Le vin français s’est lancé dans une course contre la montre pour s’adapter au changement climatique

“Le temps presse!” Face au changement climatique qui se confirme d’année en année, les viticulteurs français veulent passer à l’action pour adapter leurs vignes et leurs pratiques à la nouvelle donne.

“Nous sommes à un moment charnière. Le changement climatique est là, on le voit, on le subit”, déclare à l’AFP Jérôme Despey, secrétaire général de la FNSEA, le syndicat agricole majoritaire.

L’avancée de la date des vendanges en est le premier signe: “un mois en 50 ans”, selon Christophe Riou, directeur adjoint de l’Institut français de la vigne et du vin (IFV). S’y ajoute la tendance au bourgeonnement précoce de la vigne la rendant plus vulnérable au gel tardif comme cela a été le cas en avril. Mais aussi les chaleurs estivales intenses qui brûlent les feuilles dans le sud, les épisodes de sécheresse…

Après un travail de réflexion mené depuis 2017, la filière viti-vinicole remettra fin août au ministre de l’Agriculture Julien Denormandie un rapport proposant “7 orientations et 40 actions”, indique Jérôme Despey, viticulteur de l’Hérault (sud), sans les dévoiler.

“C’est maintenant qu’il faut vraiment apporter des orientations nouvelles dans les pratiques agricoles et viticoles”, martèle-t-il alors que les experts de l’ONU sur le climat (Giec) prévoient un réchauffement de la planète plus rapide que prévu.

L’enjeu économique est de taille. La France est le deuxième producteur de vin au monde (46,6 millions d’hectolitres en 2020) juste derrière l’Italie. Et le premier exportateur en valeur avec 8,7 milliards d’euros de ventes en 2020, selon l’Office international de la vigne et du vin.

– Choix de l’innovation –

Pour évoluer, la filière peut s’appuyer sur les travaux de l’institut de recherche Inrae qui pilote depuis près de dix ans (2012-2021) un programme baptisé “Laccave”, sur l’adaptation du vignoble au climat de demain.

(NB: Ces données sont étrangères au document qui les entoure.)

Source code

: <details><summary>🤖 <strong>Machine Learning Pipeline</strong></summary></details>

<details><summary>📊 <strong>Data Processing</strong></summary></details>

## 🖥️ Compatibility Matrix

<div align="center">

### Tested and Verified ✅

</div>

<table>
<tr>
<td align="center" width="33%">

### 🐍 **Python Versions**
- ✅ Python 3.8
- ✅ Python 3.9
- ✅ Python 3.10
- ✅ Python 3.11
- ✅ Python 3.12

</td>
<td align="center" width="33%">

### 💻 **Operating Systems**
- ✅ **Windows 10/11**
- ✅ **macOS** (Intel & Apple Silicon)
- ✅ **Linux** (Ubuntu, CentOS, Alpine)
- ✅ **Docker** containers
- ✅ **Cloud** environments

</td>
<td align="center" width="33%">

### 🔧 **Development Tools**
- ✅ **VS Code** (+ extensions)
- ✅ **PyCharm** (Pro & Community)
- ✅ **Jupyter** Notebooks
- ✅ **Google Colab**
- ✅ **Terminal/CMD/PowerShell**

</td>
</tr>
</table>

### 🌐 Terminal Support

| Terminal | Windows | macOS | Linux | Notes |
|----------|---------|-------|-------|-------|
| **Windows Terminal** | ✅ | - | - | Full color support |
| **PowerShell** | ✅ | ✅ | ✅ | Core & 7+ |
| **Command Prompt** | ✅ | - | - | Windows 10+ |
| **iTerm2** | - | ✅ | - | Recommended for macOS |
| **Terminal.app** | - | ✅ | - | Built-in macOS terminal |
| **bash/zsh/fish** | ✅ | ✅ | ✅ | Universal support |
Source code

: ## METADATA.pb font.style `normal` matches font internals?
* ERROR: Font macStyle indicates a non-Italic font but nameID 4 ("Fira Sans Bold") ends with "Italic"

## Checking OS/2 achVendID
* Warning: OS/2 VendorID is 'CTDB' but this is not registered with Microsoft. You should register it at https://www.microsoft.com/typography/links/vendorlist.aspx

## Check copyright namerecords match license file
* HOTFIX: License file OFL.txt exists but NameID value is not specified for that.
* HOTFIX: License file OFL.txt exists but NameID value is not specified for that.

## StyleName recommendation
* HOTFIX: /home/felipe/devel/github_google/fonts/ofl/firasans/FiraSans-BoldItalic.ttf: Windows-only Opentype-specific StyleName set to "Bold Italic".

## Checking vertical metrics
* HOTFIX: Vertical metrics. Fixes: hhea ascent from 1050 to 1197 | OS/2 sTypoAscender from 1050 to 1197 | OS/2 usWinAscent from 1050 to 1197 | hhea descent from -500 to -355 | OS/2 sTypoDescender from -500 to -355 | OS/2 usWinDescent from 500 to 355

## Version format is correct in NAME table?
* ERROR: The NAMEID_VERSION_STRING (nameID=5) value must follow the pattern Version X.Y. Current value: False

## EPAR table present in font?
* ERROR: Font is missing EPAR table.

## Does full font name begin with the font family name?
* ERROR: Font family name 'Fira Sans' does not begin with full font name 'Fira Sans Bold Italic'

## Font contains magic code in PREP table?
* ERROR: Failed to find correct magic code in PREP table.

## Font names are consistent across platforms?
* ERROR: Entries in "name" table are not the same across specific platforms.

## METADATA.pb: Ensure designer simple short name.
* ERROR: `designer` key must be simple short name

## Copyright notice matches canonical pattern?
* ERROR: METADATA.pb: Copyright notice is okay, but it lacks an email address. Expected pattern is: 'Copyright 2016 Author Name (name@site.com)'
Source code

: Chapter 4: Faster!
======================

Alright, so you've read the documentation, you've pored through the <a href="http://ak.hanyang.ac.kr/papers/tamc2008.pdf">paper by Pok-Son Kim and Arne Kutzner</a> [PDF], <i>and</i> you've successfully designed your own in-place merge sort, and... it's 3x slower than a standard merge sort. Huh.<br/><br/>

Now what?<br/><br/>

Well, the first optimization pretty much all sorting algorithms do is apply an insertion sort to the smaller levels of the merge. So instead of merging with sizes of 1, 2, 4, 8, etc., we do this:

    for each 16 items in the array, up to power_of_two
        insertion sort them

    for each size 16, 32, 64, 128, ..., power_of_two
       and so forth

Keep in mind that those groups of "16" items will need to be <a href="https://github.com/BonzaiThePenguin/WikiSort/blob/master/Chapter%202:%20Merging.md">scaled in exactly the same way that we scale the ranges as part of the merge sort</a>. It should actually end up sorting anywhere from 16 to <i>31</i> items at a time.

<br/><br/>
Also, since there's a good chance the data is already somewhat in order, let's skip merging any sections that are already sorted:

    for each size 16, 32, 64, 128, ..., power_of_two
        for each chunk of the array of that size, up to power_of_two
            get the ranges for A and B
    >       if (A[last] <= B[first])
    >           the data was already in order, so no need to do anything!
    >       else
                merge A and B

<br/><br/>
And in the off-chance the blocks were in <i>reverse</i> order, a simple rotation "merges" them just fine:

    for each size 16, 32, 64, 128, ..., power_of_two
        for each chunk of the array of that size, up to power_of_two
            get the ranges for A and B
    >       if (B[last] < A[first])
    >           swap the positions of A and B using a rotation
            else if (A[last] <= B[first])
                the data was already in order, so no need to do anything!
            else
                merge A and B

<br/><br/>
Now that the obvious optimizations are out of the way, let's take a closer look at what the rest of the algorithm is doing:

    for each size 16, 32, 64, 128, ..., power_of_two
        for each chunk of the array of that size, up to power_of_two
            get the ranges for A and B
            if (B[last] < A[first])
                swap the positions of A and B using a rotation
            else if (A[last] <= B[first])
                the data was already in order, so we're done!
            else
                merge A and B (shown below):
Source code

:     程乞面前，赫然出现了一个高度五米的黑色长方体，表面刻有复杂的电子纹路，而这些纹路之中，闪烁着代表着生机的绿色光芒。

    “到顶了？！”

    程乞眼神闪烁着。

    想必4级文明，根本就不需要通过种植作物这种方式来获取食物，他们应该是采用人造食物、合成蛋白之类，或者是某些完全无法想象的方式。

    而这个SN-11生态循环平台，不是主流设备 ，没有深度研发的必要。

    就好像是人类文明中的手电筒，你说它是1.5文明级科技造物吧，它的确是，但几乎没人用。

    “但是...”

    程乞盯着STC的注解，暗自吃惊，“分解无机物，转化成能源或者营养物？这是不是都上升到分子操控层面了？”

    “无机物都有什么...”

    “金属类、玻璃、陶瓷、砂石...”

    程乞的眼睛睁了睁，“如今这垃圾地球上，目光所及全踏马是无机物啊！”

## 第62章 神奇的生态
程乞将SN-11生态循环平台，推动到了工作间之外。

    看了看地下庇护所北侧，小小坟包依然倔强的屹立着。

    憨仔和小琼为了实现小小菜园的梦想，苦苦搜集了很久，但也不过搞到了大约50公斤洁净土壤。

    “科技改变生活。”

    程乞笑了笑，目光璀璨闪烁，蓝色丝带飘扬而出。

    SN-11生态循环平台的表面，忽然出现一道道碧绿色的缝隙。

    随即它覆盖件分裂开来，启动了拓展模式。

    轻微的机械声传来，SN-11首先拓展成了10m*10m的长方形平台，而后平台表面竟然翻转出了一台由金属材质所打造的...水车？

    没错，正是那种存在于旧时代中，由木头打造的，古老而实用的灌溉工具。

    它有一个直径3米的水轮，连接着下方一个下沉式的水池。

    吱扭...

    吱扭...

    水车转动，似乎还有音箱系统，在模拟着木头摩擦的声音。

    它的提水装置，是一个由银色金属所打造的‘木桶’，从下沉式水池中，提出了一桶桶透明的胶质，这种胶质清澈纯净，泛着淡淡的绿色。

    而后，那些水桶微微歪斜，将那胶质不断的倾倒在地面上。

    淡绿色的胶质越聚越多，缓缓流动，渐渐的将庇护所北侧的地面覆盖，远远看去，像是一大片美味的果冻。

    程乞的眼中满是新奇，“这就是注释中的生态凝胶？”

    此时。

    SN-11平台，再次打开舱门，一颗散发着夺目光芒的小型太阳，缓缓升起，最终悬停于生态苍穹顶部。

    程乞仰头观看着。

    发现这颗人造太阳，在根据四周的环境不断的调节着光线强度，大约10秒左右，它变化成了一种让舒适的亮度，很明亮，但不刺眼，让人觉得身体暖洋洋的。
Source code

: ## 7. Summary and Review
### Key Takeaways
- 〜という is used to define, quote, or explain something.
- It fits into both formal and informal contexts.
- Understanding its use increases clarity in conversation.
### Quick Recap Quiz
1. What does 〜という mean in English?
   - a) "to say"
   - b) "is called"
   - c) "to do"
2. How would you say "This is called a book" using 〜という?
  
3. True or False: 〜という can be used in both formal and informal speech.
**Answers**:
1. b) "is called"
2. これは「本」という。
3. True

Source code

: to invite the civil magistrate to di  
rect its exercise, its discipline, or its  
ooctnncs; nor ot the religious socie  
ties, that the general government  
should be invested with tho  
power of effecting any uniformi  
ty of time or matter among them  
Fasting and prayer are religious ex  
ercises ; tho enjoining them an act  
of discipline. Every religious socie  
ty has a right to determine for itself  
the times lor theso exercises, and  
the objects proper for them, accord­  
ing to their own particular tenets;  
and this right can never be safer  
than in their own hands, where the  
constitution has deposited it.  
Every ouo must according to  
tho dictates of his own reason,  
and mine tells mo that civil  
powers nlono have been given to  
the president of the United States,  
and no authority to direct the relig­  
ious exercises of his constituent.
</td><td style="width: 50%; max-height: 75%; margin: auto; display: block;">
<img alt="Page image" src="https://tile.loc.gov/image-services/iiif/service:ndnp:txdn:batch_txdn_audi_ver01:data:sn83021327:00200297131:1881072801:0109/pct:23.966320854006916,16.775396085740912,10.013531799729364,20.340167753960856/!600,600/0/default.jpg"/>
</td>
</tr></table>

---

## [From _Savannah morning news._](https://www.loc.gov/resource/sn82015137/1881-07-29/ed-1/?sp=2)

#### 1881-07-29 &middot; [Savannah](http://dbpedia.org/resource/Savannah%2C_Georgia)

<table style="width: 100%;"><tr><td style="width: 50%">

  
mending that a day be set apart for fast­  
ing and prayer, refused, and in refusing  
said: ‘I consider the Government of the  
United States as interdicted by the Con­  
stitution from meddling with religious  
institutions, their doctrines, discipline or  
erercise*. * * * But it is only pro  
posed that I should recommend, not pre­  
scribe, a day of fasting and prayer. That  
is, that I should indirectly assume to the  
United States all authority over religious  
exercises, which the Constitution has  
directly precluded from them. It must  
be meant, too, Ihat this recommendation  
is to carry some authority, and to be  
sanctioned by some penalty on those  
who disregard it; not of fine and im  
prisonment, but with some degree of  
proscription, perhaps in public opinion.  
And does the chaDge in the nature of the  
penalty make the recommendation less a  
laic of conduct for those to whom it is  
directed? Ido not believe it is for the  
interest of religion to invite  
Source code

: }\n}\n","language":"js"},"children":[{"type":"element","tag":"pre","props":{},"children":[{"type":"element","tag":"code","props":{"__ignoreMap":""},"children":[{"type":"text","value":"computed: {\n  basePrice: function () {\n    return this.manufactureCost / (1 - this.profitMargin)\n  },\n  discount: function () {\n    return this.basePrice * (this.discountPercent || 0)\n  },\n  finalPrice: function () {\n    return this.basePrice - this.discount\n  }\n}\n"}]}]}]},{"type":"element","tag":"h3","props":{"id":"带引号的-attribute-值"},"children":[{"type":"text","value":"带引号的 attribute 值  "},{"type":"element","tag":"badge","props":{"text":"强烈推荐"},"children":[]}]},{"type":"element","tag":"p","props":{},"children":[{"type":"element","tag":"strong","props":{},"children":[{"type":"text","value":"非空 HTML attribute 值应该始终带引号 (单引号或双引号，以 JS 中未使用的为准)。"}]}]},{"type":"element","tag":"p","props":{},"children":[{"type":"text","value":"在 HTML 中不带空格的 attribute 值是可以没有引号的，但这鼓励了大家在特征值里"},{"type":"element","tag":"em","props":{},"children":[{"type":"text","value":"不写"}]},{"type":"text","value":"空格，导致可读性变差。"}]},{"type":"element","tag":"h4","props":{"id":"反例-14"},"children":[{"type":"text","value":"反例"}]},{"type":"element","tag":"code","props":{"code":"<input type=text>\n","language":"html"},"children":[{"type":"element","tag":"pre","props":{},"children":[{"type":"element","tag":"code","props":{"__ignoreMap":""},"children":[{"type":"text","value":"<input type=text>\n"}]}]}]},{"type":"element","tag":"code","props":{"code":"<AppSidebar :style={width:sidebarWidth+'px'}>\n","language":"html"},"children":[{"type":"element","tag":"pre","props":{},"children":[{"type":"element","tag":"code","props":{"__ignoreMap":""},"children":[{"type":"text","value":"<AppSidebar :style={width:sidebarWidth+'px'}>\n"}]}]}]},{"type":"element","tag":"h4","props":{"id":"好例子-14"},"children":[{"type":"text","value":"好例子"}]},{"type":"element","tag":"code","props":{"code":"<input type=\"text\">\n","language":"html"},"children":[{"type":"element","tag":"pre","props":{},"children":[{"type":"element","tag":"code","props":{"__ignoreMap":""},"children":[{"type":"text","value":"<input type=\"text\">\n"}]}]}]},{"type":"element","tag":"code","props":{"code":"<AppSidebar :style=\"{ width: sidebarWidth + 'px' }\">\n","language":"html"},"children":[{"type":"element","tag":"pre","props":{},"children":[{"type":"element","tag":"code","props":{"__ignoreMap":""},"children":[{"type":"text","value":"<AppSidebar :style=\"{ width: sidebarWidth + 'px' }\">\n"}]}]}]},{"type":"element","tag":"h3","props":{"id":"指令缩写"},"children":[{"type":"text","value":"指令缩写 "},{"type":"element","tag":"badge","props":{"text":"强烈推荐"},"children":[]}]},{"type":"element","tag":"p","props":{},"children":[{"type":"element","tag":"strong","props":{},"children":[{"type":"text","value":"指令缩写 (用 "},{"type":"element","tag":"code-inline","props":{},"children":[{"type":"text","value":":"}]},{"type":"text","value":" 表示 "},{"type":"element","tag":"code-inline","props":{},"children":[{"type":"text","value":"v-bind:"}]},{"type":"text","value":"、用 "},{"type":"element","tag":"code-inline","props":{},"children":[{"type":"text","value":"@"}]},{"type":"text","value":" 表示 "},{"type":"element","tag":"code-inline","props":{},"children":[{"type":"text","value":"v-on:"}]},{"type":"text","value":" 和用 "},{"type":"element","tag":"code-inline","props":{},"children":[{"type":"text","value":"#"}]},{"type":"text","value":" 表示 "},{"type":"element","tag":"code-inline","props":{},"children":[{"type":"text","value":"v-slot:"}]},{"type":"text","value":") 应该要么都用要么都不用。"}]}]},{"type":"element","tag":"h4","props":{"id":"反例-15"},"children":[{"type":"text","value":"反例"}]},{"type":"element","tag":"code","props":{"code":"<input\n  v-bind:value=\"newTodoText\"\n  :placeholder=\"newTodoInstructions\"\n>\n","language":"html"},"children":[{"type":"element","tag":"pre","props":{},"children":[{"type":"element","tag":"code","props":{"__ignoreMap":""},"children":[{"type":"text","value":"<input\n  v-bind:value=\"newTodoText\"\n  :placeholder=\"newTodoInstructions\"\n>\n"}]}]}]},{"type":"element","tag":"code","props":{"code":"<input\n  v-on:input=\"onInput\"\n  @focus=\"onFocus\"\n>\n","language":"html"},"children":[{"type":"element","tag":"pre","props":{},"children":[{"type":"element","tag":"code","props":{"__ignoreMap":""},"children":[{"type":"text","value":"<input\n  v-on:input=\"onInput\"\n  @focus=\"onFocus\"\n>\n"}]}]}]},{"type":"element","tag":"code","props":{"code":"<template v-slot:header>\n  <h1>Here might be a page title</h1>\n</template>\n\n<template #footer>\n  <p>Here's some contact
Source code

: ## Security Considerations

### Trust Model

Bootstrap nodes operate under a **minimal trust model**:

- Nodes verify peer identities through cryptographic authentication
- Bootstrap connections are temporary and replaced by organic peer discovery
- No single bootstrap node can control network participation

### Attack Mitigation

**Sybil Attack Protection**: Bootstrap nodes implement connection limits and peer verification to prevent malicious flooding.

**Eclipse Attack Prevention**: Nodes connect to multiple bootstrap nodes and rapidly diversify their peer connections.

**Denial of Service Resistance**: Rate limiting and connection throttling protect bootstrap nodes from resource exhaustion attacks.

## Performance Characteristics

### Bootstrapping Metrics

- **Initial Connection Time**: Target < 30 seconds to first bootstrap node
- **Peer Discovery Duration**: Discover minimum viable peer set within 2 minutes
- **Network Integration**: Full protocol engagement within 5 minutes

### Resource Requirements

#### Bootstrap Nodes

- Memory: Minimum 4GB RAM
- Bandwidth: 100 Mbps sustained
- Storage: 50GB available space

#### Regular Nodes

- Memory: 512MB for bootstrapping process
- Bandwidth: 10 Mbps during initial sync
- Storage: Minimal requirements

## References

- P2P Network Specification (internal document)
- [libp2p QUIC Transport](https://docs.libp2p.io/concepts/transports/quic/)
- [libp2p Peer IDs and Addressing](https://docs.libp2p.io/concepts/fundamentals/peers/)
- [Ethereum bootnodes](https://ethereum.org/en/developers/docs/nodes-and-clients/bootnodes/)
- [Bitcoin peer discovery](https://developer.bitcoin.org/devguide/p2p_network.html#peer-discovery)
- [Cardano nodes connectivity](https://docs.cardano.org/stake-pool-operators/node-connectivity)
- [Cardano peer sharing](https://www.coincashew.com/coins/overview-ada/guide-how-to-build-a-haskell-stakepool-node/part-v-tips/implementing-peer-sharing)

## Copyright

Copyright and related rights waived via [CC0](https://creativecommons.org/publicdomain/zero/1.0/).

Quatre scénarios possibles ont été soumis aux professionnels: ne pas faire grand chose, innover pour rester sur les territoires actuels, relocaliser les vignes dans des endroits plus frais, ou encore tout déréguler.

“Nous nous sommes positionnés sur le scénario où l’innovation permettrait de conserver la valeur de la filière viti-vinicole française”, déclare Jérôme Despey, qui préside le conseil spécialisé Vin de l’organisme France Agrimer.

Pour la recherche, l’enjeu “est de jouer sur du matériel végétal adapté et notamment plus tardif pour permettre de revenir à des dates de vendanges plus normales et d’avoir des vins plus équilibrés”, souligne Christophe Riou.

Car le réchauffement climatique donne des vins plus lourds, plus riches en alcool et moins subtils.

Dans son laboratoire bordelais, Nathalie Ollat, ingénieure de recherche de l’Inrae et copilote du projet Laccave, étudie une cinquantaine de cépages non plantés qui pourraient regagner en intérêt en permettant aux vins de Bordeaux de garder leur profil. Ils proviennent de la région mais aussi d’autres vignobles français et de pays du sud et sud-est de l’Europe, explique-t-elle.

Des expérimentations sont en cours. L’Inao (Institut national de l’origine et de la qualité) a ainsi autorisé les AOC (Appellations d’origine contrôlée) Bordeaux et Bordeaux supérieur à tester six nouveaux cépages, dans des proportions limitées.

– Modifier les pratiques –

Dans le Languedoc, ce sont des cépages grecs et italiens qui sont expérimentés car plus tardifs et résistants à la sécheresse que les cépages locaux, souligne Jean-Marc Touzard, directeur de l’unité Innovation et développement dans l’agriculture et l’alimentation à l’Inrae.

La création de nouveaux cépages plus résistants à la sécheresse est aussi en cours mais cela nécessite du temps, une quinzaine d’années, pour obtenir un résultat, dans la mesure où il faut procéder par croisements successifs.

Autre levier d’adaptation possible, le choix des porte-greffe (plante sur laquelle on vient greffer le cépage) qui peuvent permettre un enracinement plus en profondeur et une meilleure captation de l’eau, note Nathalie Ollat.

L’accès à l’eau constitue un autre enjeu majeur pour la survie du vignoble en cas de températures élevées. “Sans eau, demain on ne fera rien”, assène Bernard Angelras, viticulteur dans les Costières de Nîmes et président de l’IFV.

Sans attendre, les viticulteurs peuvent déjà commencer à modifier leurs pratiques: gestion des sols, de l’enherbement, de la taille, replantation d’arbres. Et analyser finement leur terroir pour rechercher les zones plus fraîches.